┌──

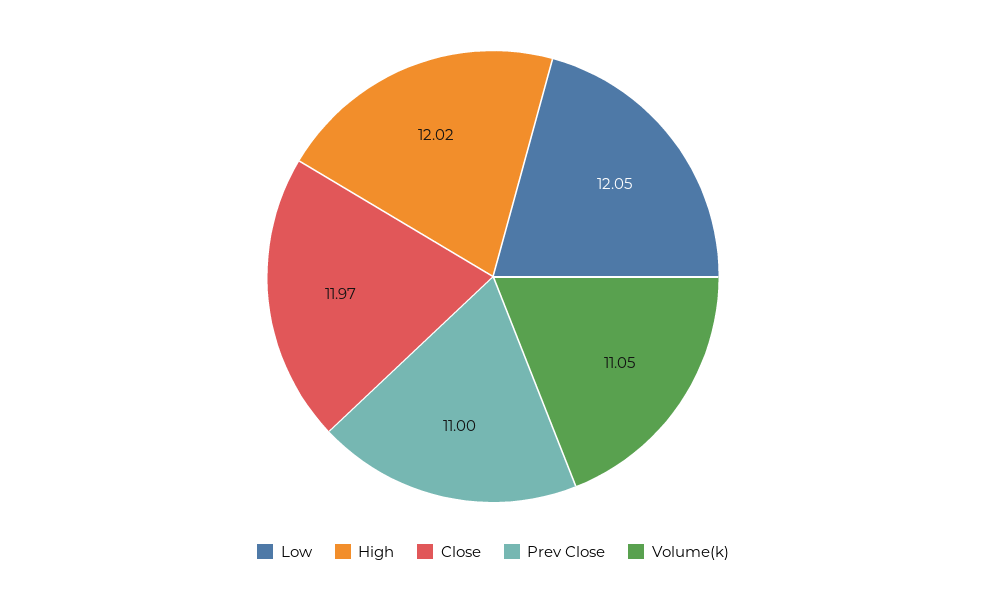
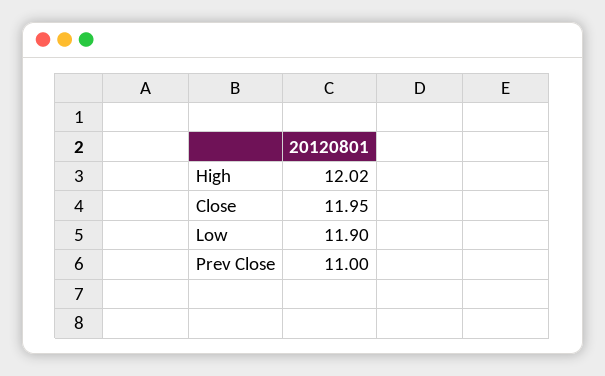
  {
-   "Low": 12.05,
+   "Low": 11.9,
    "High": 12.02,
-   "Close": 11.97,
+   "Close": 11.95,
-   "Prev Close": 11,
+   "Prev Close": 11
-   "Volume(k)": 11.05
  }

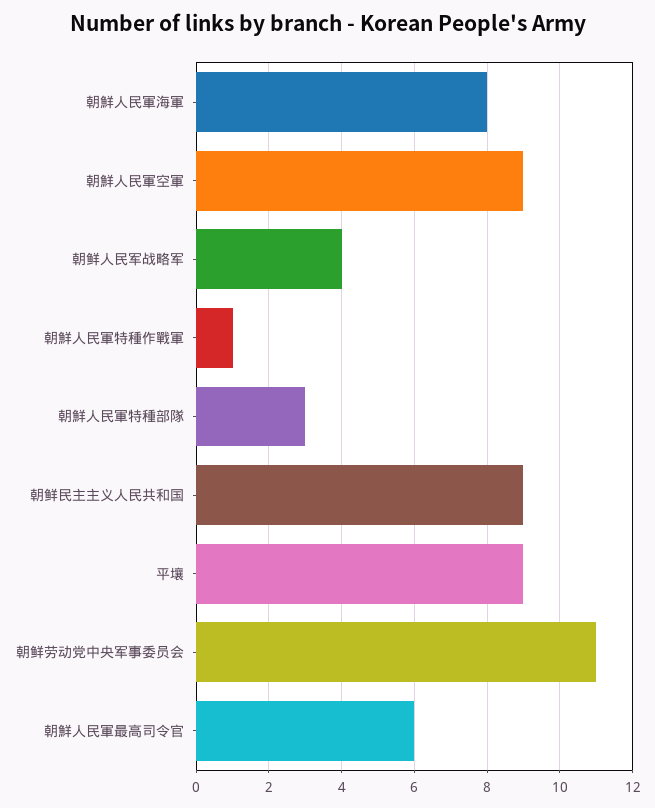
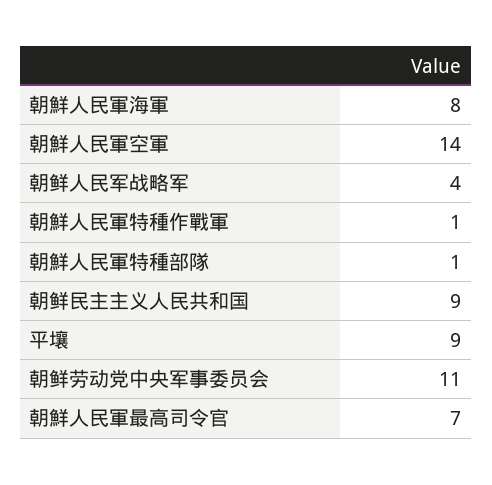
  {
    "朝鮮人民軍海軍": 8,
-   "朝鮮人民軍空軍": 9,
+   "朝鮮人民軍空軍": 14,
    "朝鲜人民军战略军": 4,
    "朝鮮人民軍特種作戰軍": 1,
-   "朝鮮人民軍特種部隊": 3,
+   "朝鮮人民軍特種部隊": 1,
    "朝鲜民主主义人民共和国": 9,
    "平壤": 9,
    "朝鲜劳动党中央军事委员会": 11,
-   "朝鮮人民軍最高司令官": 6
+   "朝鮮人民軍最高司令官": 7
  }

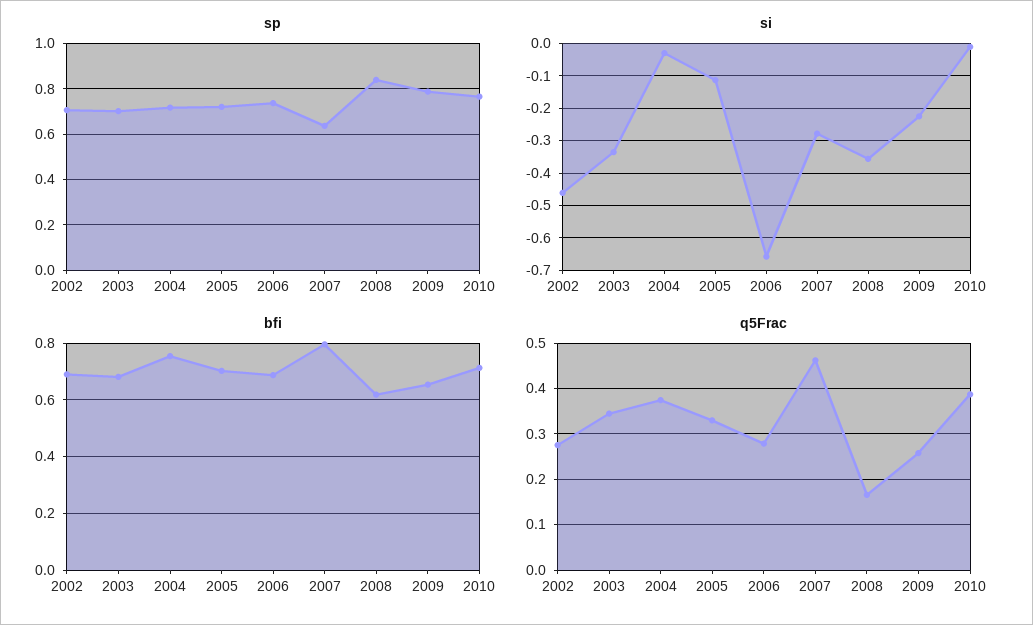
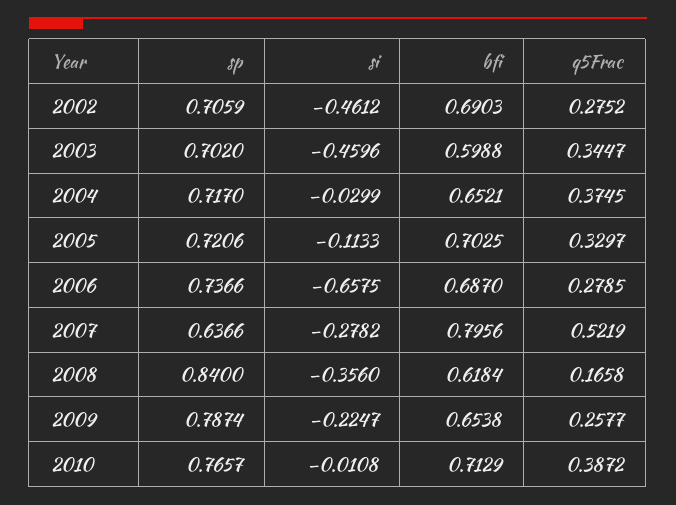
  {
    "sp": {
      "2002": 0.7059,
      "2003": 0.702,
      "2004": 0.717,
      "2005": 0.7206,
      "2006": 0.7366,
      "2007": 0.6366,
      "2008": 0.84,
      "2009": 0.7874,
      "2010": 0.7657
    },
    "si": {
      "2002": -0.4612,
-     "2003": -0.34,
+     "2003": -0.4596,
      "2004": -0.0299,
      "2005": -0.1133,
      "2006": -0.6575,
      "2007": -0.2782,
      "2008": -0.356,
      "2009": -0.2247,
      "2010": -0.0108
    },
    "bfi": {
      "2002": 0.6903,
-     "2003": 0.675,
+     "2003": 0.5988,
-     "2004": 0.75,
+     "2004": 0.6521,
      "2005": 0.7025,
      "2006": 0.687,
      "2007": 0.7956,
      "2008": 0.6184,
      "2009": 0.6538,
      "2010": 0.7129
    },
    "q5Frac": {
      "2002": 0.2752,
      "2003": 0.3447,
      "2004": 0.3745,
      "2005": 0.3297,
      "2006": 0.2785,
-     "2007": 0.46,
+     "2007": 0.5219,
      "2008": 0.1658,
      "2009": 0.2577,
      "2010": 0.3872
    }
  }

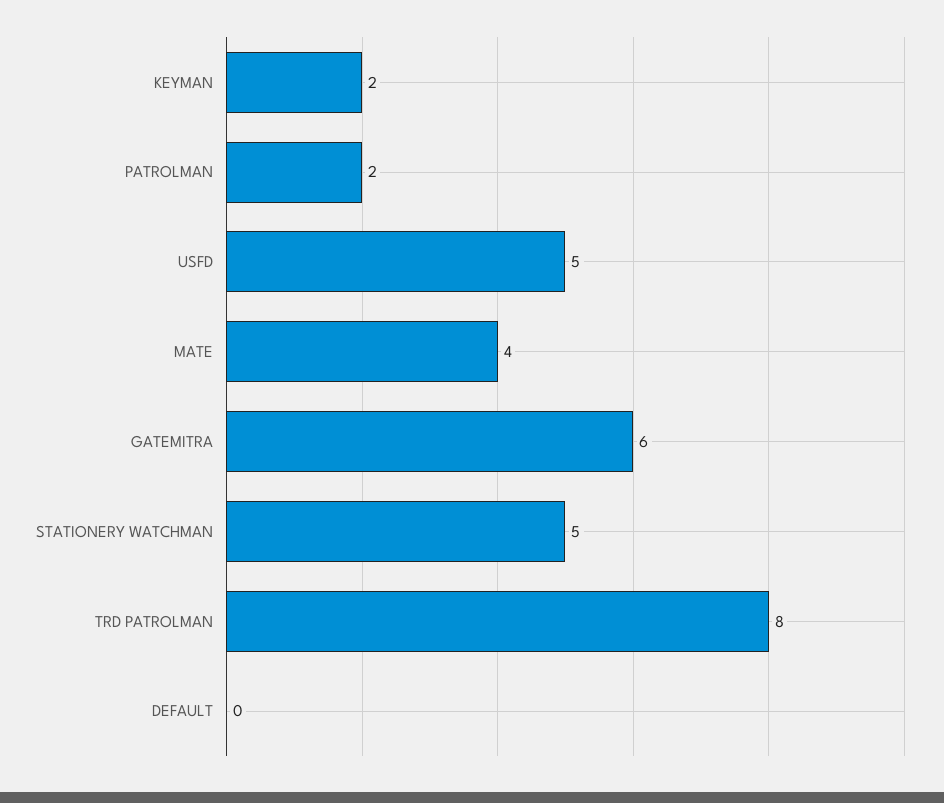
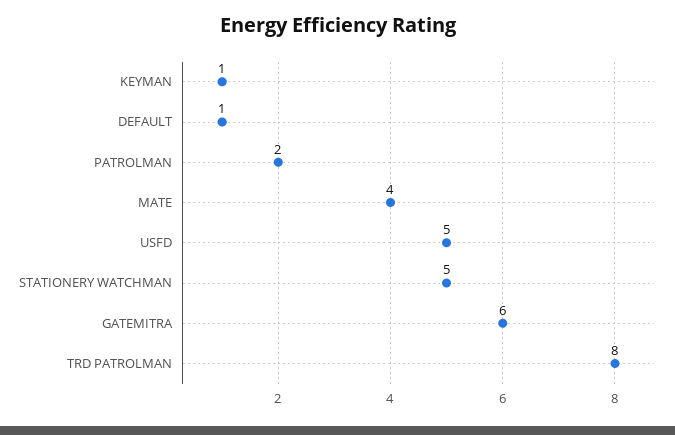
  {
-   "KEYMAN": 2,
+   "KEYMAN": 1,
    "PATROLMAN": 2,
    "USFD": 5,
    "MATE": 4,
    "GATEMITRA": 6,
    "STATIONERY WATCHMAN": 5,
    "TRD PATROLMAN": 8,
-   "DEFAULT": 0
+   "DEFAULT": 1
  }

└──

▶ _Directions for this task_
From the records, copy out each line that includes the string "Close".

▶ _Solution to this problem_
-   "Close": 11.97,
+   "Close": 11.95,
-   "Prev Close": 11,
+   "Prev Close": 11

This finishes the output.